Answer a follow-up clinical question in the context of the generated report.
Args:
question: Free-text clinical question from the user
report: The FinalReport from the pipeline
Returns:
str: Clinical answer text
"""
logger.info("💬 Clinical Advisor processing question: %.80s", question)
sections = report.sections
severity = report.overall_severity.value if hasattr(report.overall_severity, "value") else str(report.overall_severity)

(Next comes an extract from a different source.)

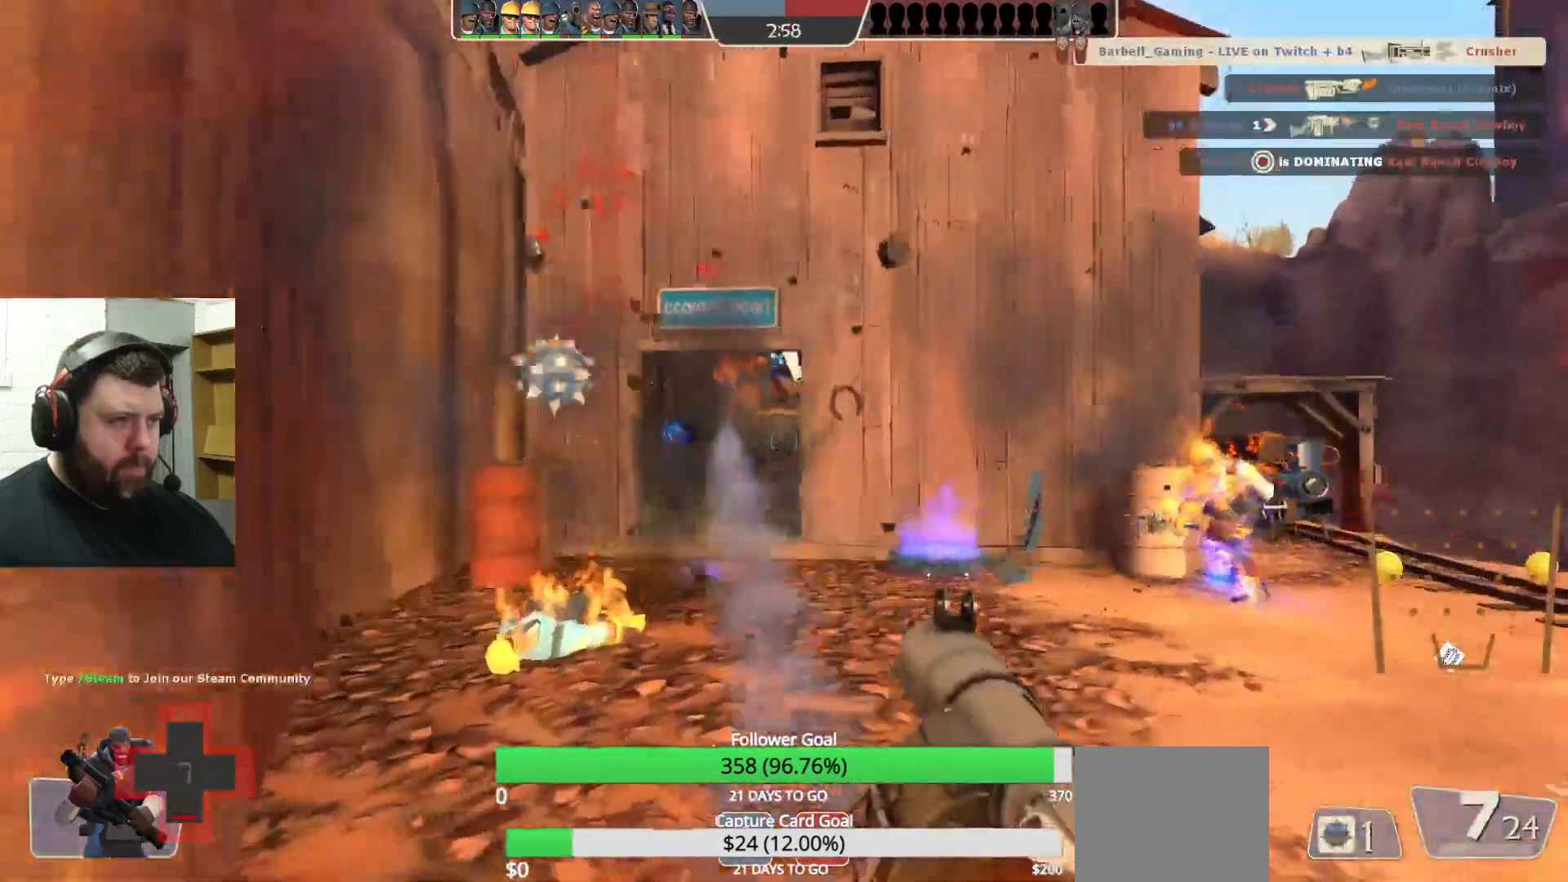
{"buttons": ["L2"], "left_stick": "up-right", "right_stick": "center", "events": [[300, "L2", "down"], [317, "left_stick", "up-right"]]}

# Send only the most relevant report fields — less tokens = faster response
context = (
f"Severity: {severity} | Impression: {sections.impression} | "
f"Findings: {sections.findings[:600]} | "
f"Recommendations: {sections.recommendations[:300]}"
)
prompt = f"Report: {context}\n\nQuestion: {question}\n\nAnswer:"
result = self.llm.generate_text(
prompt=prompt,
system_prompt=self.SYSTEM_PROMPT,
temperature=0.0,
max_tokens=200,
# Disable Qwen3 thinking/reasoning mode entirely
extra_body={"chat_template_kwargs": {"enable_thinking": False}},
)
if result.get("success") and result.get("content"):
answer = self._strip_thinking(result["content"].strip())
logger.info("✅ Clinical Advisor answered | tokens=%s", result.get("usage", {}).get("total_tokens", 0))
return answer
logger.warning("⚠️ Clinical Advisor LLM call failed")
return "Unable to process this question. Please review the report directly and consult a licensed radiologist."
@staticmethod
def _strip_thinking(text: str) -> str:
"""
Remove all thinking/reasoning output that Qwen and similar models emit.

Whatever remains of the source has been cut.